Oto dlaczego widzowie Netfliksa porzucają seriale. Streamingowy gigant ma coraz większy problem

serialowa.pl 8 godzin temu

Model biznesowy Netfliksa polegający na wypuszczaniu wszystkich odcinków danego sezonu naraz ma swoje dobre i złe strony. Wygląda na to, iż te drugie coraz bardziej wpływają na podejście widzów.

Jeśli zauważyliście ostatnio, iż coraz więcej widzów decyduje się na porzucenie danego serialu w obliczu zbyt długiego czasu oczekiwania na kontynuację, to nie jesteście odosobnieni. Choć krajobraz w ostatnich latach zmieniły zarówno pandemia, jak i hollywoodzkie strajki, nietrudno zauważyć, iż coraz dłuższy okres przerwy między sezonami się stał normą.

Widzowie porzucają seriale Netfliksa. Co będzie dalej?

Choć problem zbyt obszernej przerwy między seriami nie dotyczy wyłącznie Netfliksa, kwestia dotyka streamingowego giganta być może najmocniej właśnie z uwagi na model „bindżowy” stojący w opozycji do tradycyjnego wypuszczania odcinków tydzień po tygodniu. Serwis What’s on Netflix wziął pod lupę kilka seriali platformy, których spadek popularności między sezonami może być podyktowany zbyt długim okresem oczekiwania.

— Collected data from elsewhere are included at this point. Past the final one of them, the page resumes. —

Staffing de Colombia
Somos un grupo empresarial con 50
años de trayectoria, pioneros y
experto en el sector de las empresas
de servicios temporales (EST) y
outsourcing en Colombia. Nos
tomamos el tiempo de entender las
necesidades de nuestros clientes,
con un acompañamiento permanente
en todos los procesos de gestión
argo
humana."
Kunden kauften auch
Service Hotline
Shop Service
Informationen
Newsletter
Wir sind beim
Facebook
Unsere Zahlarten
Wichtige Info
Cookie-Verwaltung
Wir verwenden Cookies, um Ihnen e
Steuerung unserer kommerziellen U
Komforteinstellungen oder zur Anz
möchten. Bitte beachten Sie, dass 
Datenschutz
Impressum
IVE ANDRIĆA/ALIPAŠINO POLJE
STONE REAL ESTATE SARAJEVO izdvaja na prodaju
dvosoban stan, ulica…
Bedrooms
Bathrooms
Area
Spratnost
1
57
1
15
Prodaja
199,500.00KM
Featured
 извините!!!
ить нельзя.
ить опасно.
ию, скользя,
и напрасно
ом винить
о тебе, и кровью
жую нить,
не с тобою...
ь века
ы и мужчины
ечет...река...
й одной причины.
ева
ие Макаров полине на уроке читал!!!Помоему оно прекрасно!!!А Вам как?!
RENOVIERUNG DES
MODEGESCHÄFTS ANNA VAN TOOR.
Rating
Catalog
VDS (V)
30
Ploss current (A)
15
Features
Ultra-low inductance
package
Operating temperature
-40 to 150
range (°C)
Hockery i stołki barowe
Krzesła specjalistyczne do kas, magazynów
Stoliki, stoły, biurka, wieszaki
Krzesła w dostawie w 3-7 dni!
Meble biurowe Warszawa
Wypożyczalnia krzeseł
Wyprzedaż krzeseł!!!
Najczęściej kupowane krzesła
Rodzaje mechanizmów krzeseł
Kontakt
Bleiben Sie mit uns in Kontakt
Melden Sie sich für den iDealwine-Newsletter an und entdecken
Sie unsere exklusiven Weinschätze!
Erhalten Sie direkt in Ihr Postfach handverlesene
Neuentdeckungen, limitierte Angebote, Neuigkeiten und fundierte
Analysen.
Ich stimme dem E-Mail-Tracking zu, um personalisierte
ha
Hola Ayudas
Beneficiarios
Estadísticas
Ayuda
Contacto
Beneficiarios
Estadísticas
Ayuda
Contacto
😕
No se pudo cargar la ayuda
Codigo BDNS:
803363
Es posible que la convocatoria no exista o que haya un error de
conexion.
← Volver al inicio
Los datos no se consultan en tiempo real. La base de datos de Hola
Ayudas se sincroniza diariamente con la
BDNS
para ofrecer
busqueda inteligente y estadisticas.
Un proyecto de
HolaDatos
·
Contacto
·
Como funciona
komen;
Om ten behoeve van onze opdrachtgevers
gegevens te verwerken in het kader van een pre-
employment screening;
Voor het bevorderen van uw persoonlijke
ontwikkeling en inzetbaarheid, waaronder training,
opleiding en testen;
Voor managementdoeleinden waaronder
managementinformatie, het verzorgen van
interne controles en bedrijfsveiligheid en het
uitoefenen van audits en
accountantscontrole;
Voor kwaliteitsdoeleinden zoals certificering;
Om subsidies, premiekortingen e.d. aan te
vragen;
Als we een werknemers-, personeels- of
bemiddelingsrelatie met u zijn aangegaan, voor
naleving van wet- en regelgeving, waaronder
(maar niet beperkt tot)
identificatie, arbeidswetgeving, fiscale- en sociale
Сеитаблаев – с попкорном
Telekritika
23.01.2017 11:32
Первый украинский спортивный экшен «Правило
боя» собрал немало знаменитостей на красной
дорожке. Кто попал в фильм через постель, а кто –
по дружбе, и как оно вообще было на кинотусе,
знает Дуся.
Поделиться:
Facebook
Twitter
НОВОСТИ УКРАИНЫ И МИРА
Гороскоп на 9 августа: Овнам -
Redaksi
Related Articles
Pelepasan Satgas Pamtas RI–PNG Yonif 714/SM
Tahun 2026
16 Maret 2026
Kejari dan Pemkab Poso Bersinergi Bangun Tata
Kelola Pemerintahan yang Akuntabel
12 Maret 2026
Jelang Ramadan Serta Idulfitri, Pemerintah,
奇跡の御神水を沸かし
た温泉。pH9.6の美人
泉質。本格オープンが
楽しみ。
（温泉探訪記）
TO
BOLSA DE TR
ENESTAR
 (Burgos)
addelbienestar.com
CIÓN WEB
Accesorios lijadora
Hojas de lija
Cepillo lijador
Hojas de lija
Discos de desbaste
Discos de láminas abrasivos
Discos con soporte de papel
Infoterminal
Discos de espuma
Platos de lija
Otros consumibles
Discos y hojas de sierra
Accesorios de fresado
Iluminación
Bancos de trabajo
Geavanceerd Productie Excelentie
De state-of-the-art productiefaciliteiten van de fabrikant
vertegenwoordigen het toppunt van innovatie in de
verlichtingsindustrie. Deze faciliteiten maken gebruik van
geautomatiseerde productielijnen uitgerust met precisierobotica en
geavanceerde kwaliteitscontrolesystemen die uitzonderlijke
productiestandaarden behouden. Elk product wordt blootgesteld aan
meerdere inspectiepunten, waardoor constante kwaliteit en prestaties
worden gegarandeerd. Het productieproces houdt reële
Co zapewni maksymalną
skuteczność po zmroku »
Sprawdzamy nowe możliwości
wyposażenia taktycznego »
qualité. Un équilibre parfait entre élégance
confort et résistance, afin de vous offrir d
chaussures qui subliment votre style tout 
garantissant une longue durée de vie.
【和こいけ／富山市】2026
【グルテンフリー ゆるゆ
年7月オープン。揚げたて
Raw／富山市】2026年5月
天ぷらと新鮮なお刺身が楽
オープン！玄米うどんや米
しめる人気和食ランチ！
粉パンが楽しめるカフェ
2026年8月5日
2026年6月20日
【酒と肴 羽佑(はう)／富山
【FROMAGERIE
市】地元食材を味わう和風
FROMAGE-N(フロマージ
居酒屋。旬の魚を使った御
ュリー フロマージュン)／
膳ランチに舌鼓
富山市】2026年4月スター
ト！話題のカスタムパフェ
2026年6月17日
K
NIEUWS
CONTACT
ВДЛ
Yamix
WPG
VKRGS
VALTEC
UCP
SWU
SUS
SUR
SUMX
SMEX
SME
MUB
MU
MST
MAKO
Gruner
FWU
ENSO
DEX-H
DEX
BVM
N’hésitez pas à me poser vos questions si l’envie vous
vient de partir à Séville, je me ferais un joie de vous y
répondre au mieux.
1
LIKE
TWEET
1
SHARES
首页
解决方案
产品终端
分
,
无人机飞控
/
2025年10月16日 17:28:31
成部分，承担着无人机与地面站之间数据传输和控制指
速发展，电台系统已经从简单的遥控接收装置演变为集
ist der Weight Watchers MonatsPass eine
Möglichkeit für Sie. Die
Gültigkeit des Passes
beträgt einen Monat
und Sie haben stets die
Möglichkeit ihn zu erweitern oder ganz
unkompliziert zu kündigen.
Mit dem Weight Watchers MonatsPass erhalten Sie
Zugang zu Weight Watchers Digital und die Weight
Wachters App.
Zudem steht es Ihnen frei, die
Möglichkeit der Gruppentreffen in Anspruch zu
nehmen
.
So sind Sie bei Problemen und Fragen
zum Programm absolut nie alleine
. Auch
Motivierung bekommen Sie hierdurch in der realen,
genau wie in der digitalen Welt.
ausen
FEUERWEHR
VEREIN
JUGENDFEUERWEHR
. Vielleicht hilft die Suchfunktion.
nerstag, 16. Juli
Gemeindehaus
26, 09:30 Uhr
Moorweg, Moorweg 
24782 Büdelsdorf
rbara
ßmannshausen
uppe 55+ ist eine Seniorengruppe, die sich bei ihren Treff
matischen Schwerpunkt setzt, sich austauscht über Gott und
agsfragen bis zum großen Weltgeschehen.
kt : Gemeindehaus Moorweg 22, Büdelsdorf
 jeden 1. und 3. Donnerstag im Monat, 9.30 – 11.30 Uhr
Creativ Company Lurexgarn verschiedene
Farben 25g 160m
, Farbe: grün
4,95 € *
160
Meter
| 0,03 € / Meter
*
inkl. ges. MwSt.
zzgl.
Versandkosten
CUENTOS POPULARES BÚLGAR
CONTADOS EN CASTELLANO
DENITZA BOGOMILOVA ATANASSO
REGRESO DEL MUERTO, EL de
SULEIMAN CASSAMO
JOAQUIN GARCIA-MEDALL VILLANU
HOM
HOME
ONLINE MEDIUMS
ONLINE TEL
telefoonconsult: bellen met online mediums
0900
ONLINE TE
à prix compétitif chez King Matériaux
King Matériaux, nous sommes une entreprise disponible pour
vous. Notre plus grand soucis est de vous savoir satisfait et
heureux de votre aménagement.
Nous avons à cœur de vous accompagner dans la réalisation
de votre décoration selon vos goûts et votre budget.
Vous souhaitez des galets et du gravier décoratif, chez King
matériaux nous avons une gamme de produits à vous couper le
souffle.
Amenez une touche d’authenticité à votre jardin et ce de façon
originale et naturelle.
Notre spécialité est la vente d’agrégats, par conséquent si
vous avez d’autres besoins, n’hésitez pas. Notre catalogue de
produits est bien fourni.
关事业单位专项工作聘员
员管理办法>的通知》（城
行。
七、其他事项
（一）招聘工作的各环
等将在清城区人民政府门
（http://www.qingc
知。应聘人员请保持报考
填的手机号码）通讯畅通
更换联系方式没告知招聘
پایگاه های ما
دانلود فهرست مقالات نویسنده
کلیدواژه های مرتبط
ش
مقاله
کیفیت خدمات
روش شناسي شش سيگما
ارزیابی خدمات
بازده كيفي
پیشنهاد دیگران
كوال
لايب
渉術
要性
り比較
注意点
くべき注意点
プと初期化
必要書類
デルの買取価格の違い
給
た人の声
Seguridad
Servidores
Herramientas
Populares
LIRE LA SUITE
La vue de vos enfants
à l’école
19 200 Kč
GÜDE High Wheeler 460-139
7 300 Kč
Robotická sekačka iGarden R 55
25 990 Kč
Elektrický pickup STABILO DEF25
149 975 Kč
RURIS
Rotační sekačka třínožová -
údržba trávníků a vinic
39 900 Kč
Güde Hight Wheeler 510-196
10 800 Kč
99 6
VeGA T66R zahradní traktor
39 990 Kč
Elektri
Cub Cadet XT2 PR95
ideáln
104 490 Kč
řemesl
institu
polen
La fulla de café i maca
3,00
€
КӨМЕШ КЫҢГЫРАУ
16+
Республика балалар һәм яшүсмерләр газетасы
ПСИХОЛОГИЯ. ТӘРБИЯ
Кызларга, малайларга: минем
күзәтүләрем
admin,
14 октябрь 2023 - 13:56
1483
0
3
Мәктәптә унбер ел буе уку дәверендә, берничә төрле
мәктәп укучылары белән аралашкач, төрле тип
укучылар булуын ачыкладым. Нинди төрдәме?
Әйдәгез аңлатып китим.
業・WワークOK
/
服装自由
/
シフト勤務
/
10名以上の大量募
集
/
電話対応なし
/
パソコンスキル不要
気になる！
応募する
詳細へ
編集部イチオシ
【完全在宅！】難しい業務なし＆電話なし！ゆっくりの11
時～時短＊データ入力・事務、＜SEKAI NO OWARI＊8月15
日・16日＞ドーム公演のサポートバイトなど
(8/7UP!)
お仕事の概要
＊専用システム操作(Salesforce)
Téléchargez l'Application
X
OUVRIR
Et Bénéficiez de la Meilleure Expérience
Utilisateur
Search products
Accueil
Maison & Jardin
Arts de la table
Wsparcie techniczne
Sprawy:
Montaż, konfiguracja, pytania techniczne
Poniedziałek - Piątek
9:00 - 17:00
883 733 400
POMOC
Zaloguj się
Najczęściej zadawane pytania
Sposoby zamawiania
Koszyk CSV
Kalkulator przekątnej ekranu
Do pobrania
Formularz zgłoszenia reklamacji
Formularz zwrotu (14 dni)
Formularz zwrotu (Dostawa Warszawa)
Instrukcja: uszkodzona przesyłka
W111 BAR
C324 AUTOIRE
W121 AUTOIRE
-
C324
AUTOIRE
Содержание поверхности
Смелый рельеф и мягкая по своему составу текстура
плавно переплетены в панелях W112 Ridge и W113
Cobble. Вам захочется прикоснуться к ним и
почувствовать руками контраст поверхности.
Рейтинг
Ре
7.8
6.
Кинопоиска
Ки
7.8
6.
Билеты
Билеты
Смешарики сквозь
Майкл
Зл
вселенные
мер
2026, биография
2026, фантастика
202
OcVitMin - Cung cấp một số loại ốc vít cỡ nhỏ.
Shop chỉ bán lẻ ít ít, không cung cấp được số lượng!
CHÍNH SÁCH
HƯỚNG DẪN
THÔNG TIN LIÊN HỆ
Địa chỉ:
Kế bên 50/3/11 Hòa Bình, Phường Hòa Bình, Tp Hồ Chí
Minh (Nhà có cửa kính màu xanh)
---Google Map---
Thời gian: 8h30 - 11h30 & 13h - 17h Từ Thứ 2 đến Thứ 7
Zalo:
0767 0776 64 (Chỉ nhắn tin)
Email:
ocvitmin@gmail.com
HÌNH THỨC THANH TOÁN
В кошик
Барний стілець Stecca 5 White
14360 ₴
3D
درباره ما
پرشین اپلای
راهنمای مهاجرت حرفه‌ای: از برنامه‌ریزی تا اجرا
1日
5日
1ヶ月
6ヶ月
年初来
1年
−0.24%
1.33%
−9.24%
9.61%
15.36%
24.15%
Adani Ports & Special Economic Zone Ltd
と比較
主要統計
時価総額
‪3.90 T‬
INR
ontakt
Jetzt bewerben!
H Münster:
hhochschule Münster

Ostatnio głośno zrobiło się o 2. sezonie „FUBAR„, który zaliczył aż 82% spadek oglądalności między pierwszą a drugą serią (na kontynuację widzowie musieli czekać aż 25 miesięcy) i raczej już do nas nie wróci. Serwis zwraca uwagę, iż podobna historia miała miejsce m.in. przy okazji skasowanych po 2. sezonie „Różowych lat 90.” (spadek o 79%), ale także „Dyplomatki” (37%) czy „The Umbrella Academy” (36%).

„Różowe lata 90.” (Fot. Netflix)

Przyglądając się wybranych głośnym tytułom Netfliksa, What’s on Netflix doszedł do wniosku, iż średni czas oczekiwania na nową serię wynosi ok. 20 miesięcy. Wśród poszkodowanych seriali odnajdziemy m.in. takie tytuły jak „Zwerbowany„, „Łasuch” czy „Wikingowie: Walhalla„, które pomiędzy seriami straciły zbyt dużo widzów. Dwa z trzech wspomnianych tytułów zostały przedwcześnie skasowane, co samo w sobie stało się swego rodzaju trendem na Netfliksie.

Długie przerwy między serialami biorą się choćby z dość powolnego procesu decyzyjnego w kwestii zamawiania kontynuacji. W większości przypadków Netflix bierze pod uwagę wyniki z pierwszych kilku miesięcy, by potem ewentualnie podjąć decyzję o zamówieniu kolejnych odcinków. Różnicę między „dziś” a „kiedyś” (kiedy to na kontynuację średnio czekało się rok) tworzą też nieporównywalnie większe budżety poszczególnych produkcji.

By zaradzić temu problemowi, Netflix zaczął próbować taktyki wypuszczenia seriali w dwóch osobnych odsłonach rozdzielonych przykładowo miesięczną przerwą w emisji (takie rozwiązanie utrzymuje uwagę widza zdecydowanie dłużej), a także zamawiania i jednoczesnego kręcenia dwóch serii jednocześnie (dzięki czemu okres oczekiwania na kolejną serię jest krótszy). Pytanie tylko, czy to wystarczy.